[Stored data start]
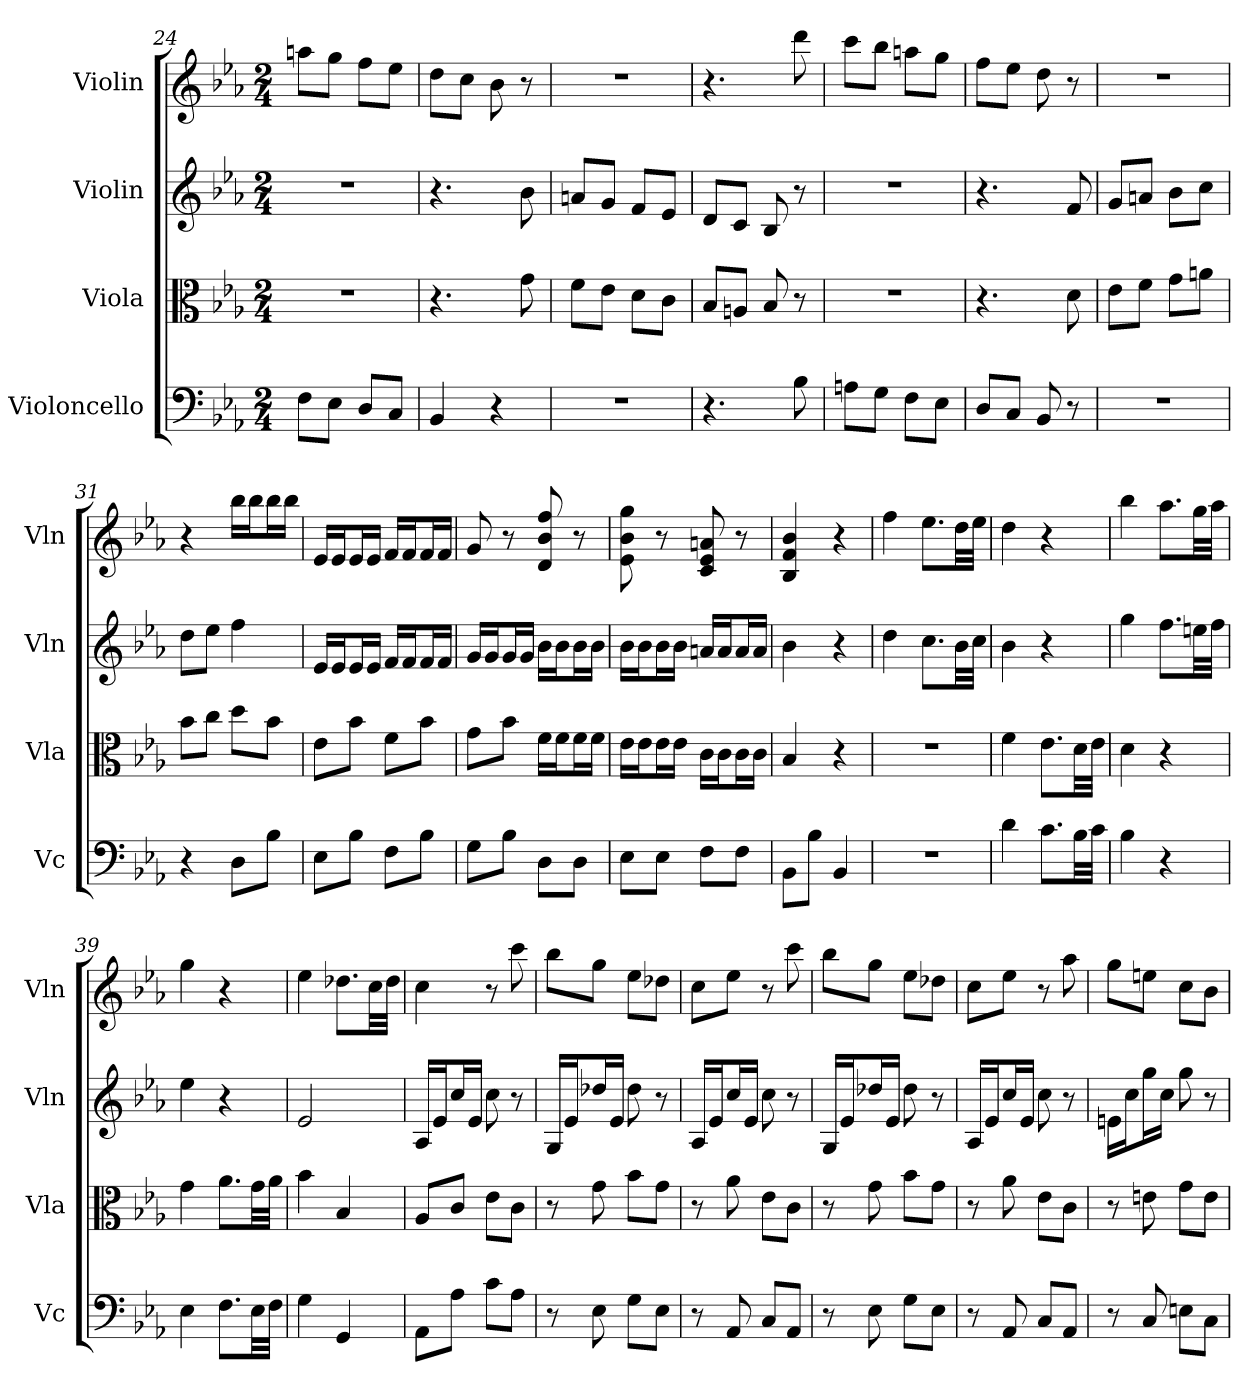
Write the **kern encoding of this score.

**kern	**kern	**kern	**kern
*part4	*part3	*part2	*part1
*staff4	*staff3	*staff2	*staff1
*I"Violoncello	*I"Viola	*I"Violin	*I"Violin
*I'Vc	*I'Vla	*I'Vln	*I'Vln
*clefF4	*clefC3	*	*
*k[b-e-a-]	*k[b-e-a-]	*k[b-e-a-]	*k[b-e-a-]
*E-:	*E-:	*E-:	*E-:
*M2/4	*M2/4	*M2/4	*M2/4
=24	=24	=24	=24
8F\L	2r	2r	8aanL
8E-\J	.	.	8ggJ
8D/L	.	.	8ffL
8C/J	.	.	8ee-J
=25	=25	=25	=25
4BB-	4.r	4.r	8ddL
.	.	.	8ccJ
4r	.	.	8b-
.	8g	8b-	8r
=26	=26	=26	=26
2r	8f\L	8anL	2r
.	8e-\J	8gJ	.
.	8d\L	8fL	.
.	8c\J	8e-J	.
=27	=27	=27	=27
4.r	8B-/L	8dL	4.r
.	8An/J	8cJ	.
.	8B-	8B-	.
8B-	8r	8r	8ddd
=28	=28	=28	=28
8An\L	2r	2r	8cccL
8G\J	.	.	8bb-J
8F\L	.	.	8aanL
8E-\J	.	.	8ggJ
=29	=29	=29	=29
8D/L	4.r	4.r	8ffL
8C/J	.	.	8ee-J
8BB-	.	.	8dd
8r	8d	8f	8r
=30	=30	=30	=30
2r	8e-\L	8gL	2r
.	8f\J	8anJ	.
.	8g\L	8b-L	.
.	8an\J	8ccJ	.
=31	=31	=31	=31
4r	8b-\L	8ddL	4r
.	8cc\J	8ee-J	.
8D\L	8dd\L	4ff	16bb-LL
.	.	.	16bb-J
8B-\J	8b-\J	.	16bb-L
.	.	.	16bb-JJ
=32	=32	=32	=32
8E-\L	8e-\L	16e-LL	16e-LL
.	.	16e-J	16e-J
8B-\J	8b-\J	16e-L	16e-L
.	.	16e-JJ	16e-JJ
8F\L	8f\L	16fLL	16fLL
.	.	16fJ	16fJ
8B-\J	8b-\J	16fL	16fL
.	.	16fJJ	16fJJ
=33	=33	=33	=33
8G\L	8g\L	16gLL	8g
.	.	16gJ	.
8B-\J	8b-\J	16gL	8r
.	.	16gJJ	.
8D\L	16f\LL	16b-LL	8d 8b- 8ff
.	16f\J	16b-J	.
8D\J	16f\L	16b-L	8r
.	16f\JJ	16b-JJ	.
=34	=34	=34	=34
8E-\L	16e-\LL	16b-LL	8e- 8b- 8gg
.	16e-\J	16b-J	.
8E-\J	16e-\L	16b-L	8r
.	16e-\JJ	16b-JJ	.
8F\L	16c\LL	16anLL	8c 8e- 8an
.	16c\J	16aJ	.
8F\J	16c\L	16aL	8r
.	16c\JJ	16aJJ	.
=35	=35	=35	=35
8BB-\L	4B-	4b-	4B- 4f 4b-
8B-\J	.	.	.
4BB-	4r	4r	4r
=36	=36	=36	=36
2r	2r	4dd	4ff
.	.	8.ccL	8.ee-L
.	.	32b-LL	32ddLL
.	.	32ccJJJ	32ee-JJJ
=37	=37	=37	=37
4d	4f	4b-	4dd
8.c\L	8.e-\L	4r	4r
32B-\LL	32d\LL	.	.
32c\JJJ	32e-\JJJ	.	.
=38	=38	=38	=38
4B-	4d	4gg	4bb-
4r	4r	8.ffL	8.aa-L
.	.	32eenLL	32ggLL
.	.	32ffJJJ	32aa-JJJ
=39	=39	=39	=39
4E-	4g	4ee-	4gg
8.F\L	8.a-\L	4r	4r
32E-\LL	32g\LL	.	.
32F\JJJ	32a-\JJJ	.	.
=40	=40	=40	=40
4G	4b-	2e-	4ee-
4GG	4B-	.	8.dd-XL
.	.	.	32ccLL
.	.	.	32dd-JJJ
=41	=41	=41	=41
8AA-\L	8A-/L	16A-LL	4cc
.	.	16e-J	.
8A-\J	8c/J	16ccL	.
.	.	16e-JJ	.
8c\L	8e-\L	8cc	8r
8A-\J	8c\J	8r	8ccc
=42	=42	=42	=42
8r	8r	16GLL	8bb-L
.	.	16e-J	.
8E-	8g	16dd-XL	8ggJ
.	.	16e-JJ	.
8G\L	8b-\L	8dd-	8ee-L
8E-\J	8g\J	8r	8dd-XJ
=43	=43	=43	=43
8r	8r	16A-LL	8ccL
.	.	16e-J	.
8AA-	8a-	16ccL	8ee-J
.	.	16e-JJ	.
8C/L	8e-\L	8cc	8r
8AA-/J	8c\J	8r	8ccc
=44	=44	=44	=44
8r	8r	16GLL	8bb-L
.	.	16e-J	.
8E-	8g	16dd-XL	8ggJ
.	.	16e-JJ	.
8G\L	8b-\L	8dd-	8ee-L
8E-\J	8g\J	8r	8dd-XJ
=45	=45	=45	=45
8r	8r	16A-LL	8ccL
.	.	16e-J	.
8AA-	8a-	16ccL	8ee-J
.	.	16e-JJ	.
8C/L	8e-\L	8cc	8r
8AA-/J	8c\J	8r	8aa-
=46	=46	=46	=46
8r	8r	16enLL	8ggL
.	.	16ccJ	.
8C	8en	16ggL	8eenJ
.	.	16ccJJ	.
8En\L	8g\L	8gg	8ccL
8C\J	8e\J	8r	8b-J
=	=	=	=
*-	*-	*-	*-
[Stored data end]
**Challenge**
Please identify each line in the items that contains the string "kern" and copy every such line in full.

**Result of this task**
Write the **kern encoding of this score.
**kern	**kern	**kern	**kern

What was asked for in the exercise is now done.